Beide Mannschaften hätten sich neutralisiert, meinte Union-Trainer Urs Fischer nach dem Spiel. So kann man das freundlich ausdrücken, was die beiden Mannschaften den Zuschauern da zugemutet haben.
Gut, es ist mittlerweile schwer, gegen Schalke ein Tor zu erzielen. Vier Mal hat das Team von Trainer Thomas Reis nun hintereinander 0:0 gespielt. Aber dass sich Union so schwer getan hat, die erste Pressinglinie der Gäste zu überspielen, das war kaum mitanzusehen. Urs Fischer beorderte schon nach 20 Minuten seinen Torwart Frederik Rönnow an die Seitenlinie, um neue Anweisungen für die Spieleröffnung zu übermitteln.
Geholfen hat es nichts. Aus dem Sprung an die Tabellenspitze, der mit einem Sieg möglich gewesen wäre, ist nichts geworden. Es war ernüchternd. Für viele Fans vielleicht auch mal wohltuend ausnüchternd.
Graues Intermezzo
Das Spiel gegen Schalke markierte nach Wochen des Union-Rausches, mit Siegen beim verhassten Dosenkonstrukt in Leipzig, nach einem fast schon souveränen Auftritt in der Europa League bei Ajax Amsterdam, bei dem mehr drin war als ein 0:0, so etwas wie ein Intermezzo dar, in dem der graue Fußballalltag wieder Einzug gehalten hat an der Alten Försterei. Am Donnerstag steigt schon das Rückspiel gegen Ajax. Am Sonntag dann das Spitzenspiel bei den nach 21 Spieltagen punktgleichen Bayern in München.

_BEREITGESTELLTE DATEN_:
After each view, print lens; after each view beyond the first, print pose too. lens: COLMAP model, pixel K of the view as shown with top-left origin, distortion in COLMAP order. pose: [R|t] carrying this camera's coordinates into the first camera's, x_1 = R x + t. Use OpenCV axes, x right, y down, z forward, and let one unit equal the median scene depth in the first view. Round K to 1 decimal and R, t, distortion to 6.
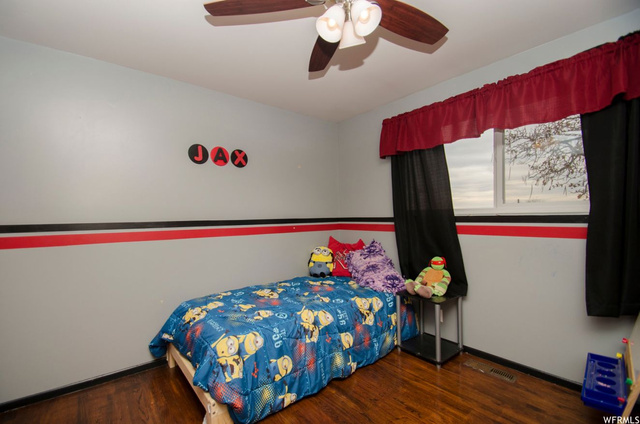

_ANWEISUNGEN_:
**1.** Beantworte diese Fragen zum Spielbericht über Union gegen Schalke:
(a) Wie oft hat das Team von Thomas Reis nun hintereinander 0:0 gespielt?
(b) Wen schickte Urs Fischer nach 20 Minuten an die Seitenlinie?
(c) In welcher Stadt findet das Spitzenspiel am Sonntag statt?
**2.** Setze bitte den Spielbericht über Union gegen Schalke nach seinem letzten Satz fort.

_SCHRIFTLICHE ANTWORTEN_:
**1.**
(a) Vier Mal.
(b) Seinen Torwart Frederik Rönnow.
(c) In München.

**2.**
Vielleicht tat es den Unionern auch mal ganz gut, ein wenig runterzukommen vom Partymodus. Rauszukommen aus diesem ewigen Zustand der Dankbarkeit für das glückliche Fußballschicksal, das allen in Klub und Umfeld seit dem Aufstieg 2020 bisweilen surreal vorkommen mag. „Als fast schon surreal“ hatte es Urs Fischer am Samstag vor dem Spiel bezeichnet, dass sich sein Team nun anschickt, zum dritten Mal hintereinander einen europäischen Wettbewerb zu erreichen. Das ist seit einer Mannschaftsbesprechung nun das offizielle Saisonziel.
Wie Union das spielerisch schaffen möchte, hätte man schon gerne gesehen am Sonntag. Aber da war kein schneller Angriff nach Balleroberung. Es war nichts zu erahnen von jenem mittlerweile furchteinflößenden Umschaltspiel, das die Videozuarbeiter von Bayerntrainer Julian Nagelsmann gewiss intensiv studieren, um ihre Mannschaft auf das Spitzenspiel am Sonntag vorzubereiten. Von der Partie gegen Schalke werden sie nicht viele Videoschnipsel verwenden können. „Das war heute zu unpräzise“, so Fischer.
Die wie immer munter singenden Fans werden es verschmerzen. Sie kommen ja kaum nach, sich gegenseitig ihres Glückes zu versichern. Beinahe am lautesten wurde entsprechend am Samstag applaudiert, als sich der Stadionsprecher bei den 2.700 Unionern bedankte hat, die den Klub in Amsterdam mit brennenden Herzen und Fackeln unterstützt haben.
Verehrte Augenzeugen
Die Augenzeugen werden an der Alten Försterei beinahe ebenso verehrt wie die Spieler. Die ereignisarme Partie gegen Schalke mag den reiselustigen Fans die Möglichkeit gegeben haben zu berichten, wie es war in den Niederlanden, wie das Stadion war, ob man gut gesehen hat, ob man nicht doch zu weit weg war vom Geschehen auf dem Feld. Wichtige Frage sind das angesichts der Ausbaupläne für das Stadion. 37.700 Zuschauer soll die neue Alte Försterei mal aufnehmen können. Am Sonntag waren 22.000 Leute da. Es war voll, wie üblich.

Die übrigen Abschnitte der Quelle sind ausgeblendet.